Her response to me was no real surprise. She told me that she believed in me and recommended a web site about believing in yourself. Wow, isn’t that what I spent the last 30 years trying to do.
I believed in myself when I was being told by my former husband that I wasn’t really making money. I believed in myself when I was running all over doing classes, trainings and meetings and missing some of my children’s events. I believed in myself when I ran all those sales contests that ended up costing me more in prizes than what I made, because we were taught to keep offering things to keep consultants believing kept believing in myself when my accountant told me that I really wasn’t making any money.
I kept believing in myself and got divorced from that “negative” husband that was holding me back. I kept believing as I continued to spend the money to travel to all the areas where my unit was located even though they often had personal things to do and didn’t show up for the meetings. I continued to believe when I kept going to Dallas to receive the awards and get my head pumped bigger and bigger. Yes, I kept believing while my life fell apart around me…..and then one day I didn’t believe any more, but I was too far in debt and spent too many years to know what do next.

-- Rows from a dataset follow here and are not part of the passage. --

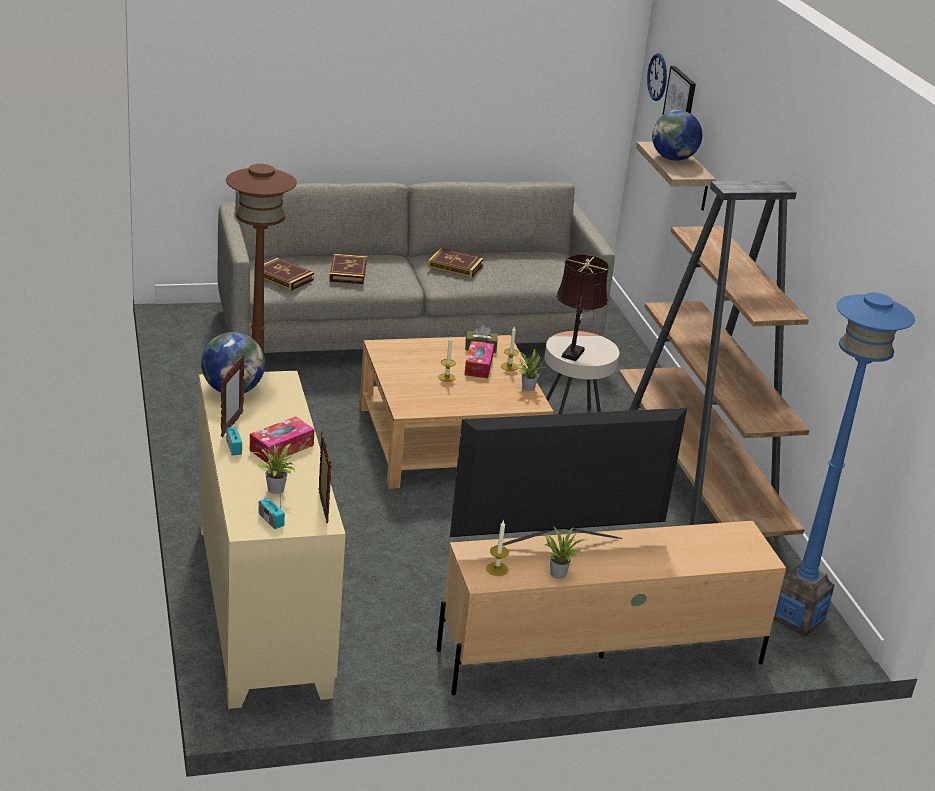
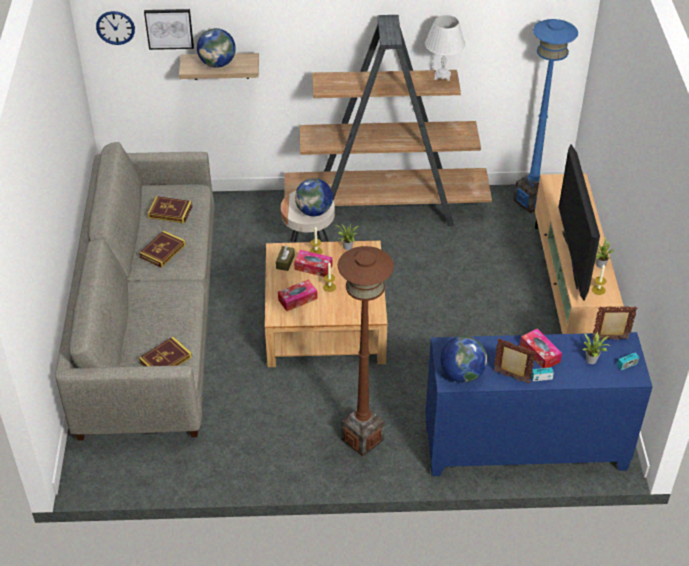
camera: 75 degrees left, 15 degrees up
beige cabinet [199,371,346,709] -> blue cabinet [425,332,653,476]
book [329,254,367,284] -> book moved to [148,196,192,223]
brown table lamp [556,255,609,361] -> globe [295,178,333,216]
none -> tissue box [278,279,318,311]
none -> white table lamp [425,15,465,81]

Today I believe that I did a lot of good things over the years by putting some real happiness in some women’s lives. I never asked them to place orders to help me but was more concerned about them selling product. Selling product in MK is a nice hobby or part time income.
The only real money in this business is if you can, without any conscience, recruit, recruit, & recruit with constant pushing for orders. It doesn’t matter if you ever teach them to sell. The company will keep changing products so they can keep ordering and you can keep collecting the checks. I actually don’t know how some directors sleep at night. That’s where the real believing comes in. They have to keep believing that they are really giving their recruits a good opportunity to earn money, when actually they only care that they order and don’t ship back product.
I will probably be taking care of my customers until I die, but I no longer “believe” that success will come just through “believing in yourself”. It’s just the hype that keeps people going so that others can benefit. I believed myself into a life of poverty.
I am still not a negative person, but I am cautious about what I just “believe in” without real proof. My riches in life today are the joy of a sunny day, the laughter of grandchildren and the love of family and friends. I gave up so much over the years while I lived in the pink fog. I hope more women can break out of that type of hold before they lose as much as I did.
Thanks for listening and keep up the good work with Pink Truth. If anyone ever wants my figures I can tell you that in my best year in the company I had 90+ consultants, was in premier club, queens court of sales, three offspring directors and my bottom line taxable income was less than $20,000. How’s that for a harsh reality?